"""
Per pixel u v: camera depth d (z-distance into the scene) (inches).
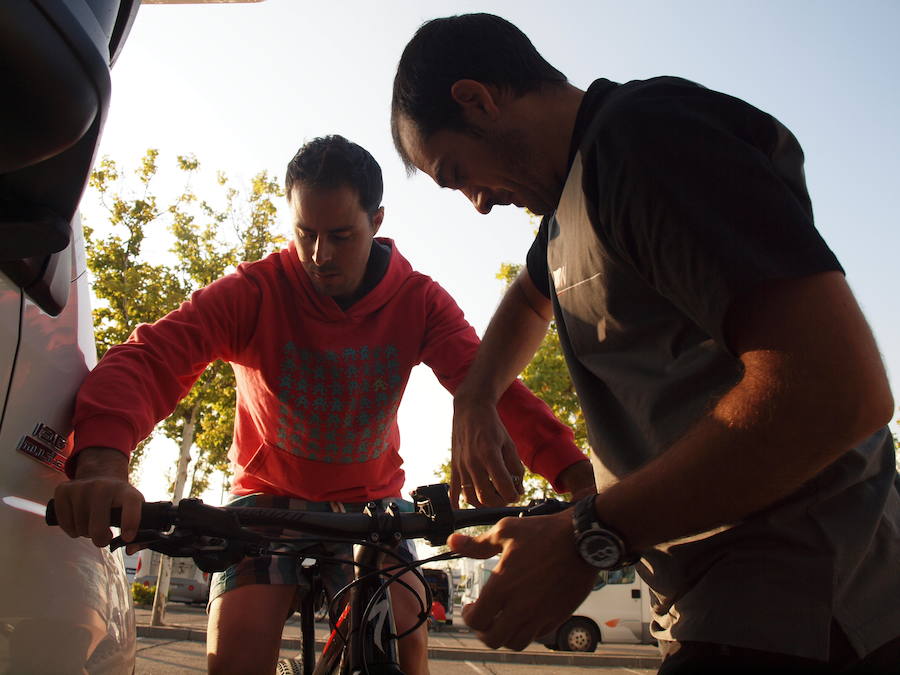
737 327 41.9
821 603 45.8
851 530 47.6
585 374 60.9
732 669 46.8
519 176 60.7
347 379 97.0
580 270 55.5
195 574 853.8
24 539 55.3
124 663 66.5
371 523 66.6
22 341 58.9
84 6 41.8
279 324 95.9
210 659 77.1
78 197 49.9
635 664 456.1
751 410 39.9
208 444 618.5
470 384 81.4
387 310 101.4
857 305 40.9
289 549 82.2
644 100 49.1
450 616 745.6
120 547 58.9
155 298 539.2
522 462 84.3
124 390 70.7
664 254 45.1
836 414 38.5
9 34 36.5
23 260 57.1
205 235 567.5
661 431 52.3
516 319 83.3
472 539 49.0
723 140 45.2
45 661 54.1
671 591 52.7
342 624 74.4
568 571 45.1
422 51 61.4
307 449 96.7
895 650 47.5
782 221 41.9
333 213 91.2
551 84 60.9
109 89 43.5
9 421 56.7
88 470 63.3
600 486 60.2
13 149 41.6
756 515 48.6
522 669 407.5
"""
"""
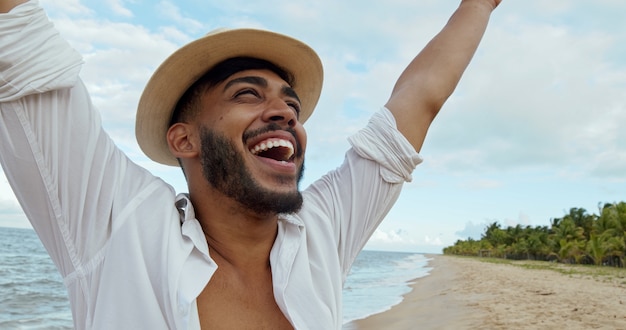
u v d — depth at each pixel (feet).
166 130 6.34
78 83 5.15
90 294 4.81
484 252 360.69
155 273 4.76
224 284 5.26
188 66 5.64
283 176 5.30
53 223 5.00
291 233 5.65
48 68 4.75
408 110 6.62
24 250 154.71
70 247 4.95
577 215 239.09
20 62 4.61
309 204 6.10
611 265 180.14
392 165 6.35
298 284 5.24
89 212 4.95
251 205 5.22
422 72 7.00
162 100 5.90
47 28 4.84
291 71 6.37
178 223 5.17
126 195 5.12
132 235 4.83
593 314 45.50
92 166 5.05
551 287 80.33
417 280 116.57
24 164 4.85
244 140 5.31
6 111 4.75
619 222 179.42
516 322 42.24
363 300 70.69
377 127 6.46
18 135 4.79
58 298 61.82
"""
The task → Exactly the lines above from the one that contains "Per pixel u" down to the one that contains "522 669 407.5" are to be output, both ends kept and pictures omitted.

Answer box →
Per pixel u v: camera depth d (z-distance into the scene) (inches).
737 327 41.9
821 603 45.8
851 530 47.6
585 374 60.9
732 669 46.8
519 176 60.7
347 379 97.0
580 270 55.5
195 574 853.8
24 539 55.3
124 663 66.5
371 523 66.6
22 341 58.9
84 6 41.8
279 324 95.9
210 659 77.1
78 197 49.9
635 664 456.1
751 410 39.9
208 444 618.5
470 384 81.4
387 310 101.4
857 305 40.9
289 549 82.2
644 100 49.1
450 616 745.6
120 547 58.9
155 298 539.2
522 462 84.3
124 390 70.7
664 254 45.1
836 414 38.5
9 34 36.5
23 260 57.1
205 235 567.5
661 431 52.3
516 319 83.3
472 539 49.0
723 140 45.2
45 661 54.1
671 591 52.7
342 624 74.4
568 571 45.1
422 51 61.4
307 449 96.7
895 650 47.5
782 221 41.9
333 213 91.2
551 84 60.9
109 89 43.5
9 421 56.7
88 470 63.3
600 486 60.2
13 149 41.6
756 515 48.6
522 669 407.5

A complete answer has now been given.